Larona Sengwaketse and Nollie Ngwira-Moeng curated a vision board event at the pleasure of the numerous attendees last Saturday. Sengwaketse explained that such sessions are essential for setting the tone for the year. “I have been doing vision boards since I was in high school and it really took me a while to appropriate the meaning of the whole process,” she said.

“Creating it needed to resonate with me and I had to figure out how to make it work for me. I took all of this experience for granted until I had a conversation with a friend about us creating them together. That is where the idea of hosting an intimate session with those who are enthusiastic about it came into being. We had our first event in 2021 and it will be an annual event.”

Participants are encouraged to deeply explore their intentions and are given materials from which they get to personalise their aspirations through. “We want people to grasp an appreciation for the process of creating a vision board and how to use it during the course of the year to accomplish their goals,” Sengwaketse added. “I believe creating a vision board is a liberating process as it allows you to give yourself permission to dream as boldly as you want.
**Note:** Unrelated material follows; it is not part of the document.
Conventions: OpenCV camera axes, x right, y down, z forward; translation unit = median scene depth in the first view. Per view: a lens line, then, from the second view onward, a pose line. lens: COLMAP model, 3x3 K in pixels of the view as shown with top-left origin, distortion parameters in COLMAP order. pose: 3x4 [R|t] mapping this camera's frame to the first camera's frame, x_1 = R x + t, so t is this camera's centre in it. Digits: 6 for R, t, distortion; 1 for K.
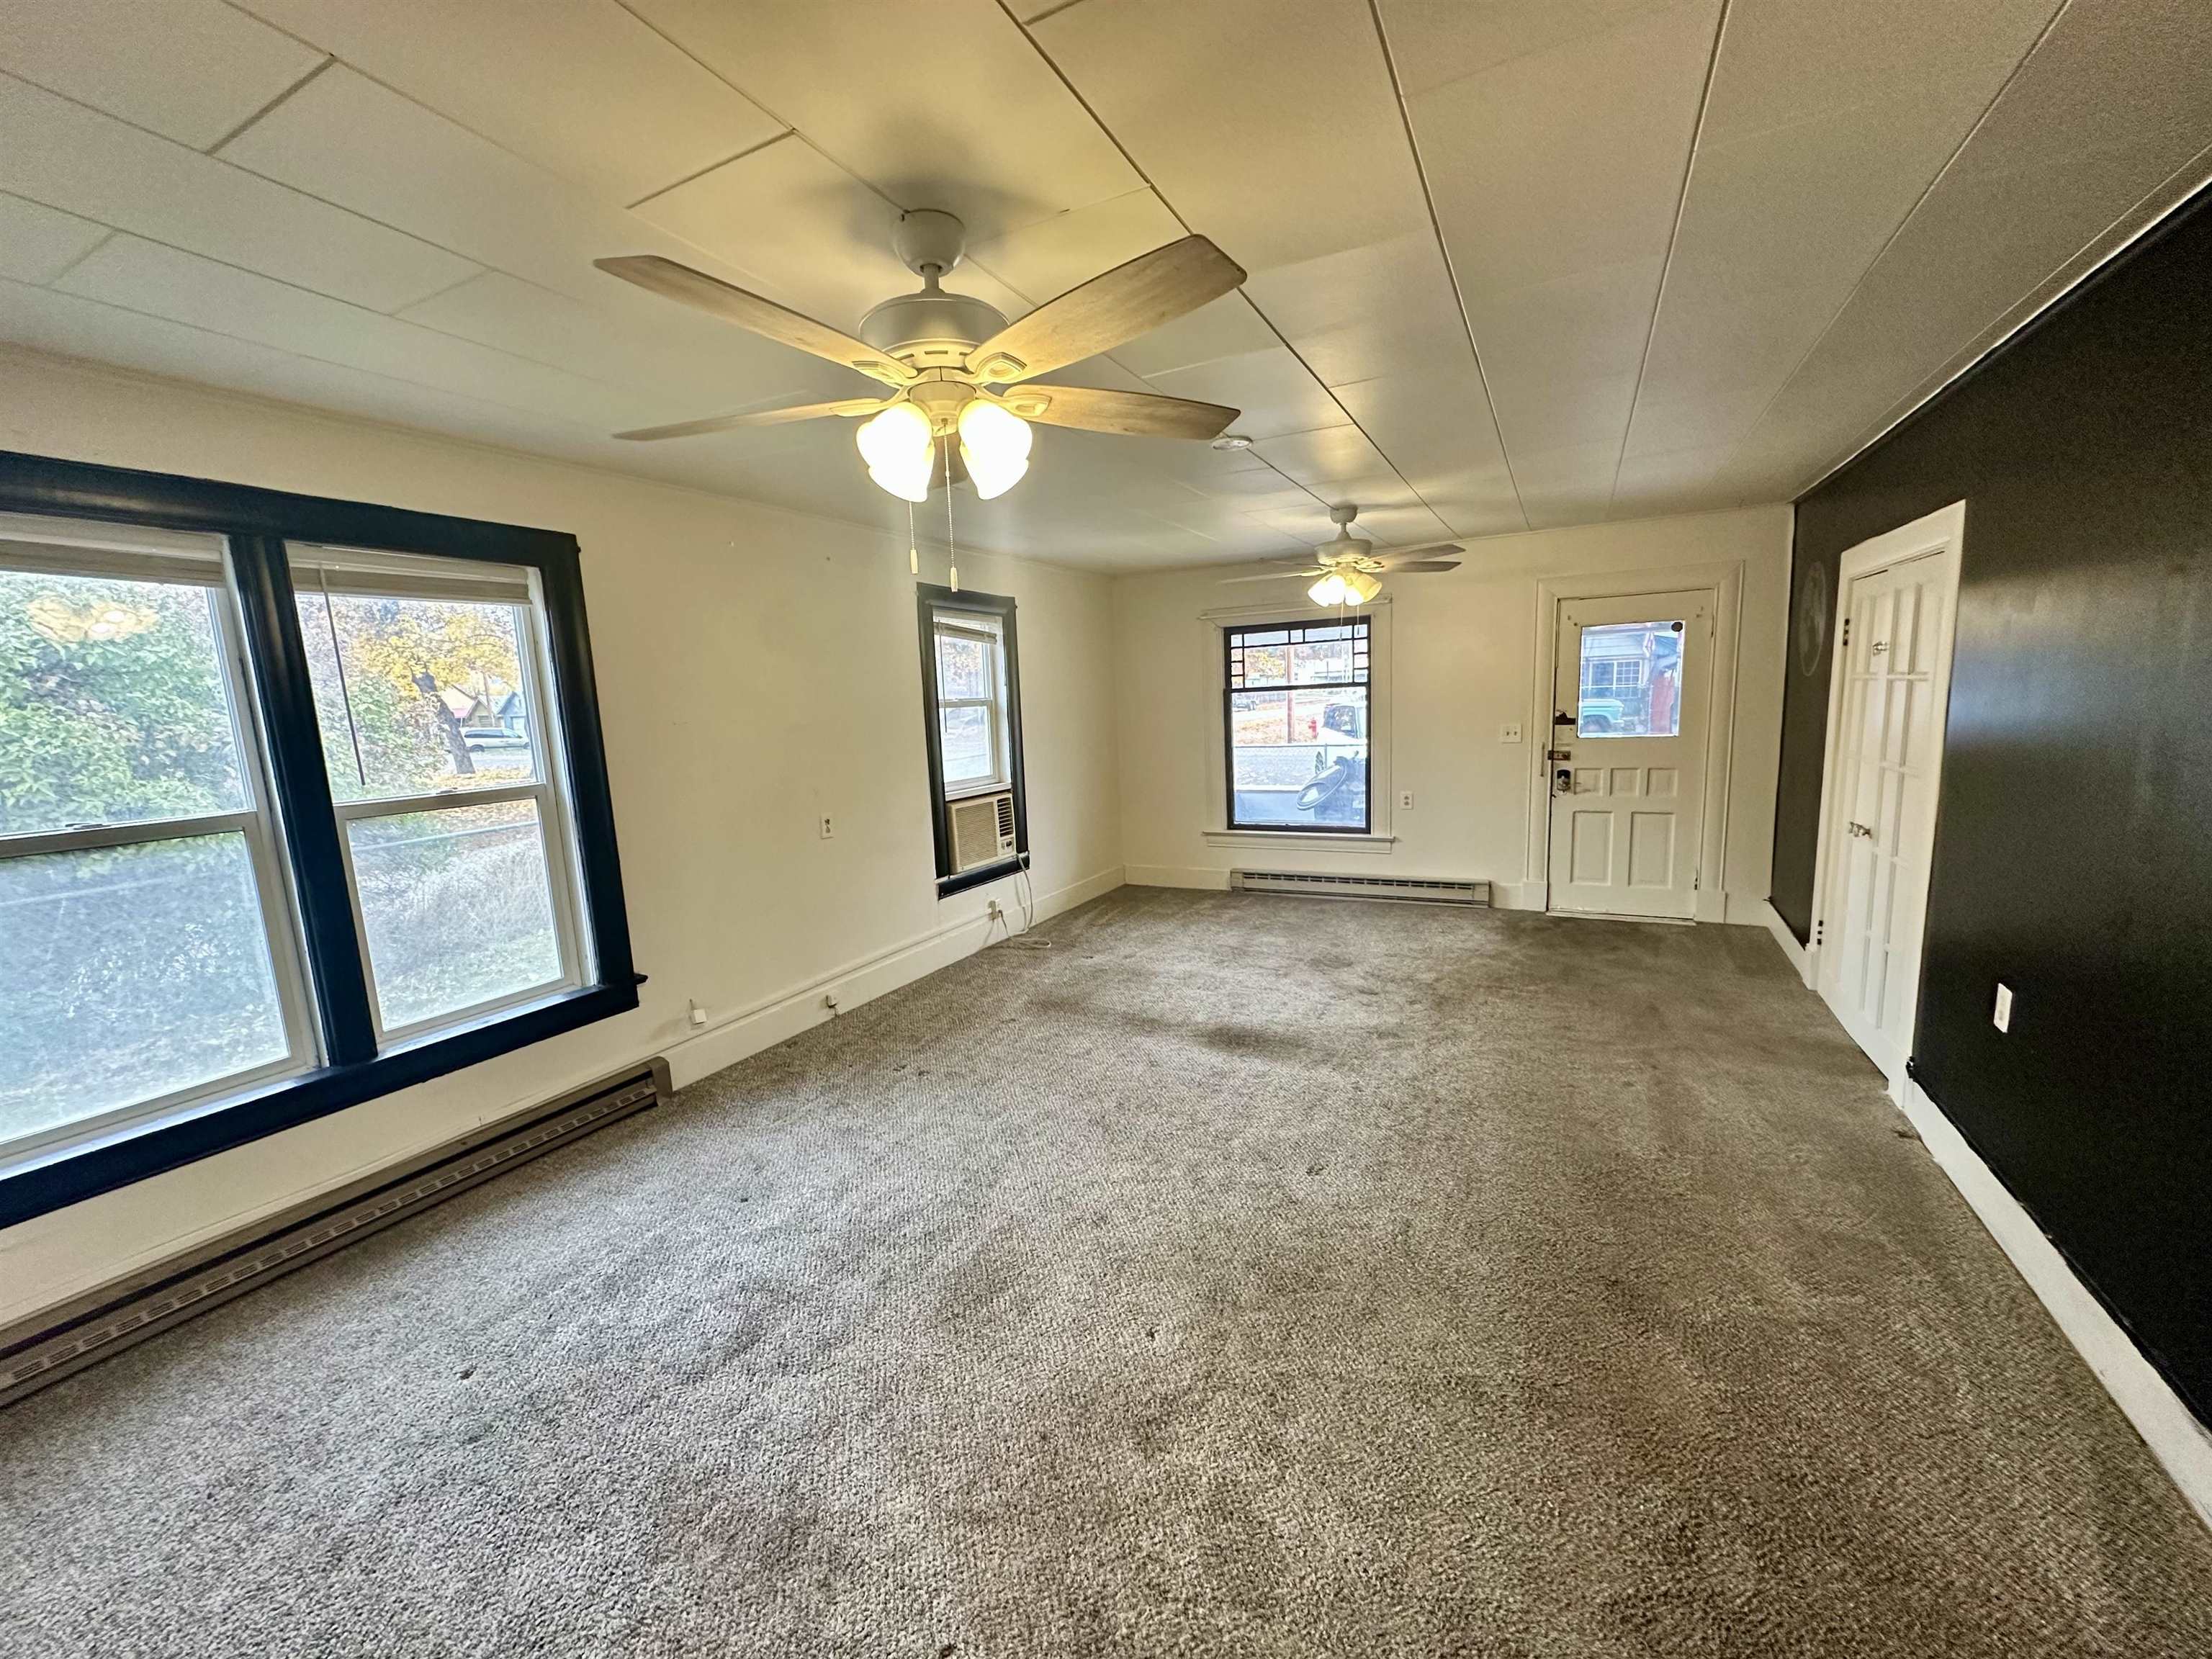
lens RADIAL K [[885.8, 0, 1103.2], [0, 885.8, 840.3], [0, 0, 1]] dist [0.001184, 0.000725]
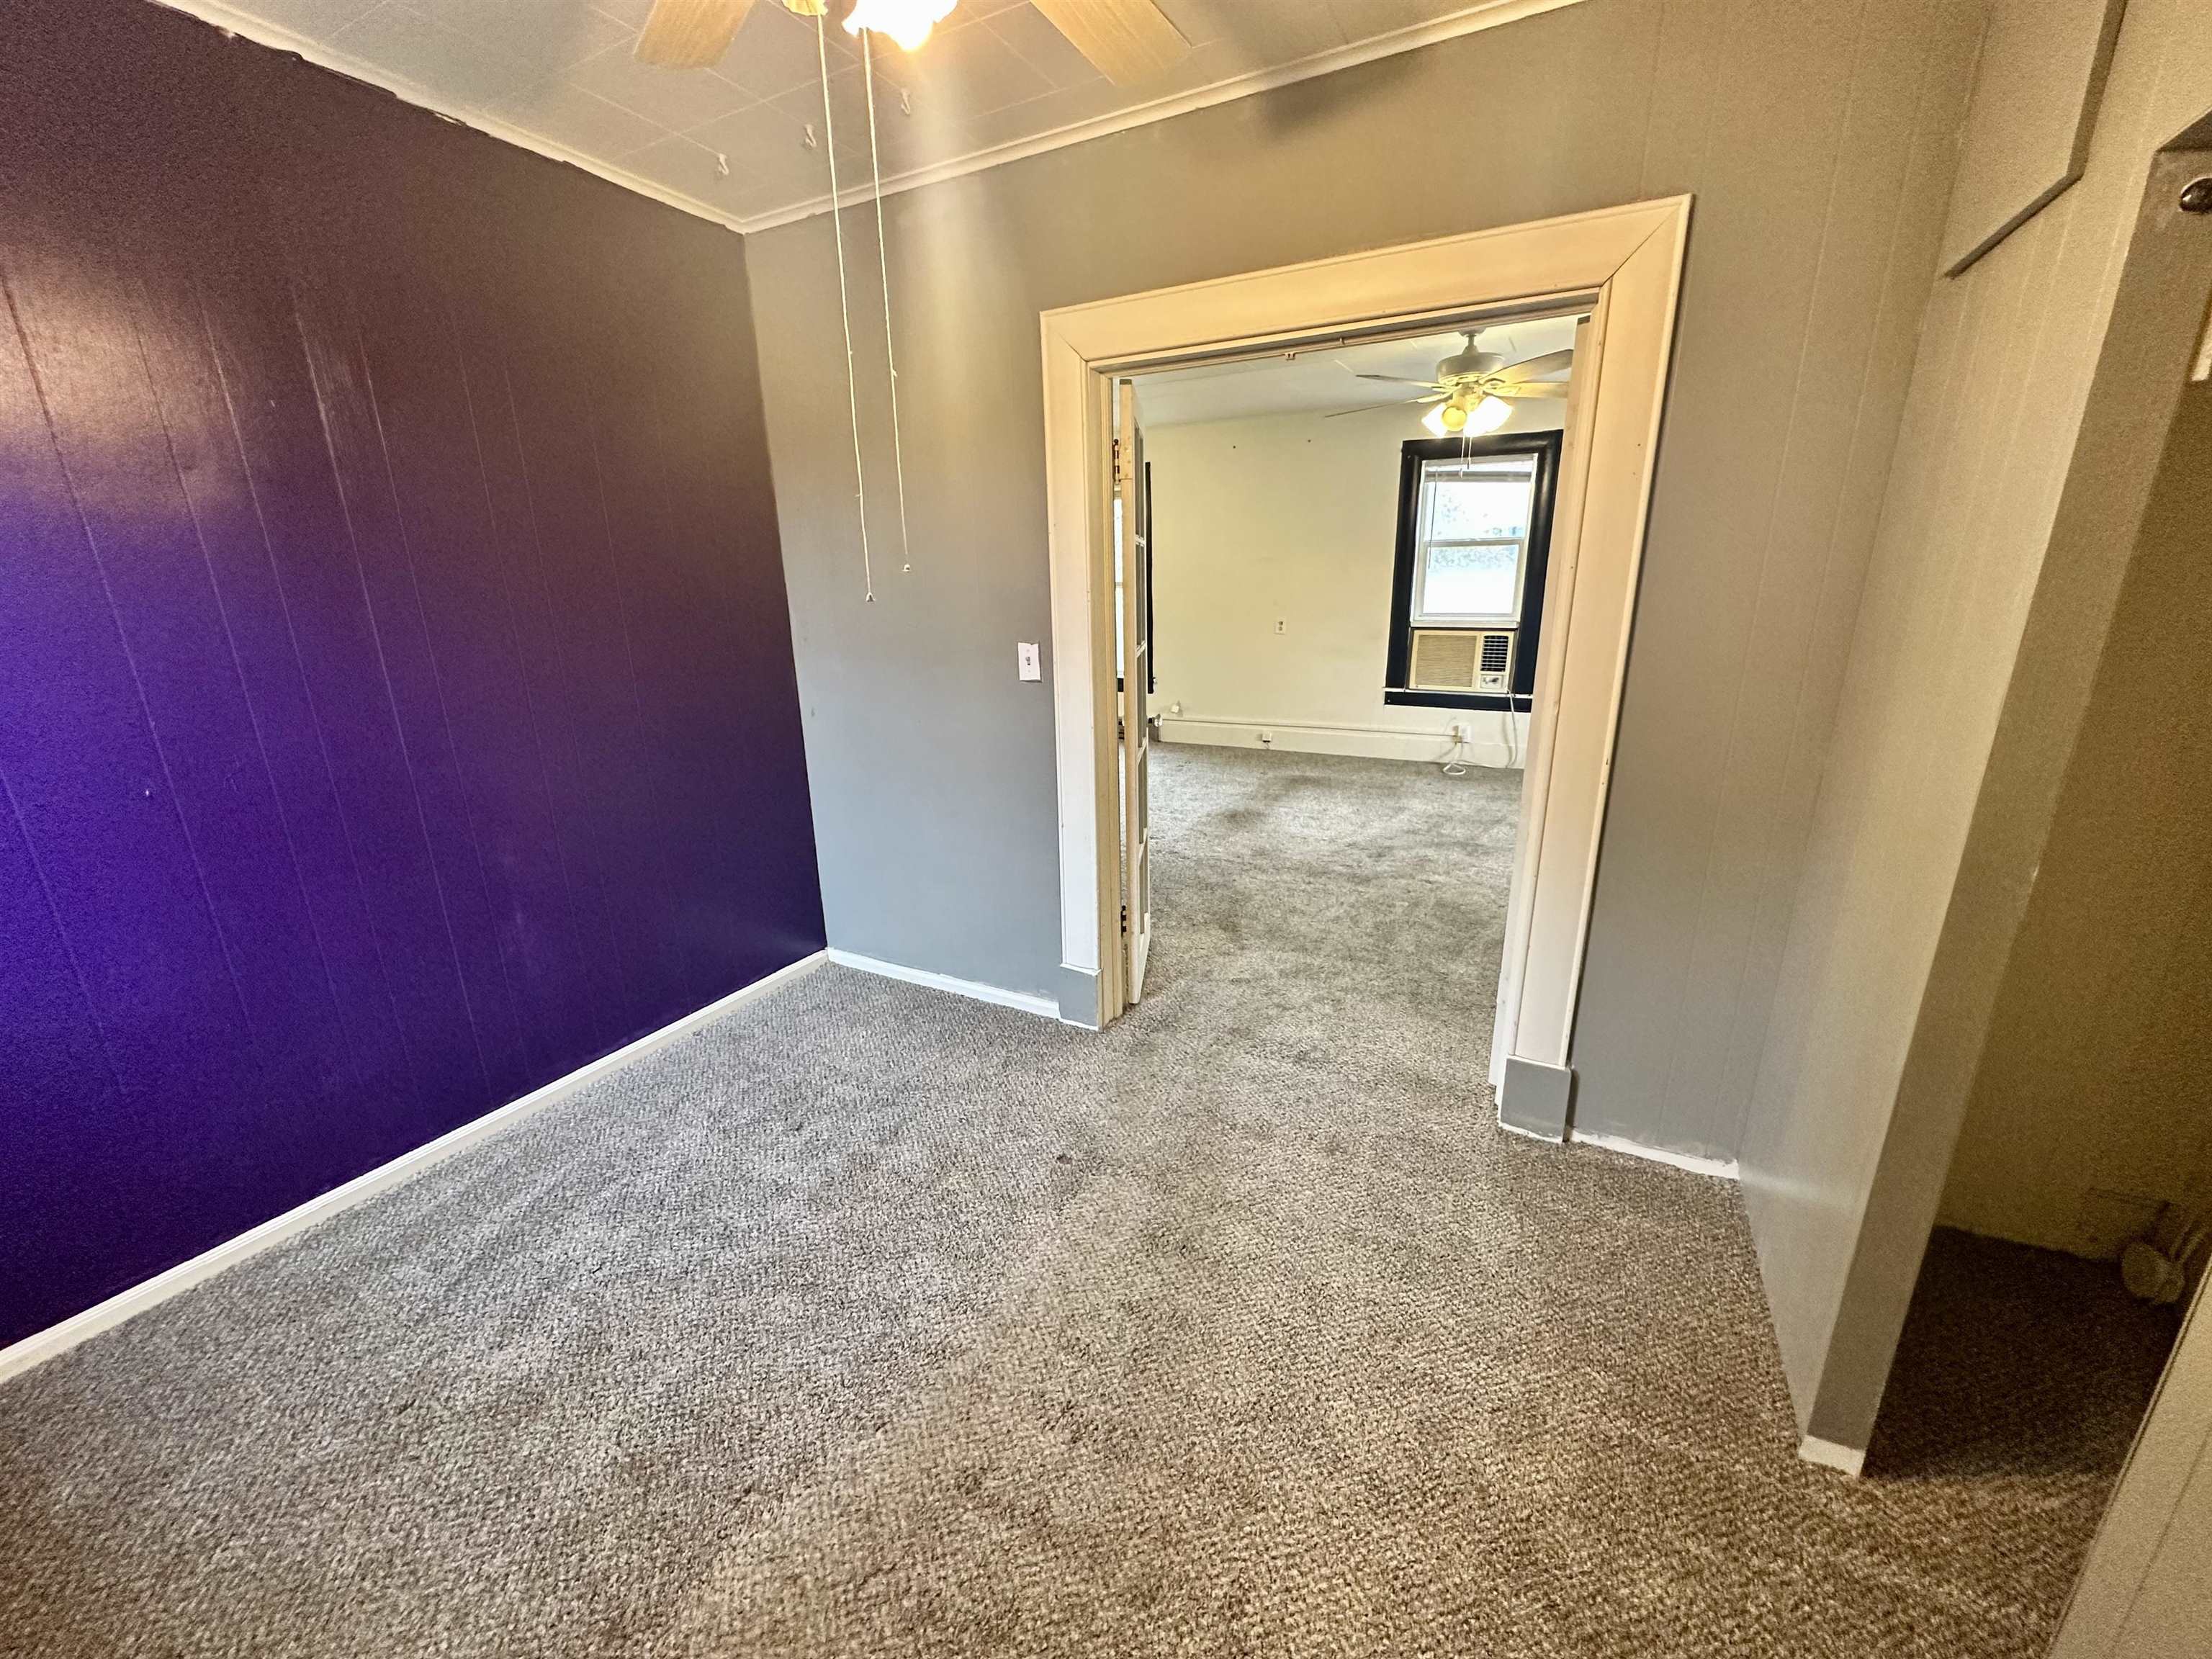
lens RADIAL K [[885.8, 0, 1103.8], [0, 885.8, 825.8], [0, 0, 1]] dist [0.001184, 0.000725]
pose [[0.001710, 0.319175, -0.947694, 1.049751], [-0.143731, 0.937934, 0.315628, -0.109714], [0.989615, 0.135673, 0.047480, 0.558776]]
The process of writing down and attaching pictures to your dreams makes them tangible, and it becomes easier to believe in what you can see or touch.”

While it is usually perceived as a superficial exercise with no scientific bearing to it, vision boarding is used as an effective tool for therapies such as counselling and psychotherapy where patients envision healthier versions of themselves. This is in relation to how visuals can create new ‘neural pathways’ that can impact behaviour.

In a study by Cleveland Clinic Foundation published in Psychology Today, one group of participants was asked to do scheduled physical workouts while another was asked to do “visual workouts”. The group that did the physical gym workouts showed a 30% muscle increase while the group that worked out in their heads showed a 13.5% muscle increase. This has served as one of the basis for the importance of visualisation when it comes to goal setting.

Sengwaketse believes vision boards make achieving goals practical. “A vision board helps you formulate a plan for how to achieve your gaols and it acts as a reminder during the course of the year of what you set out to achieve,” she said.

The event was well attended and the two look forward to growing it.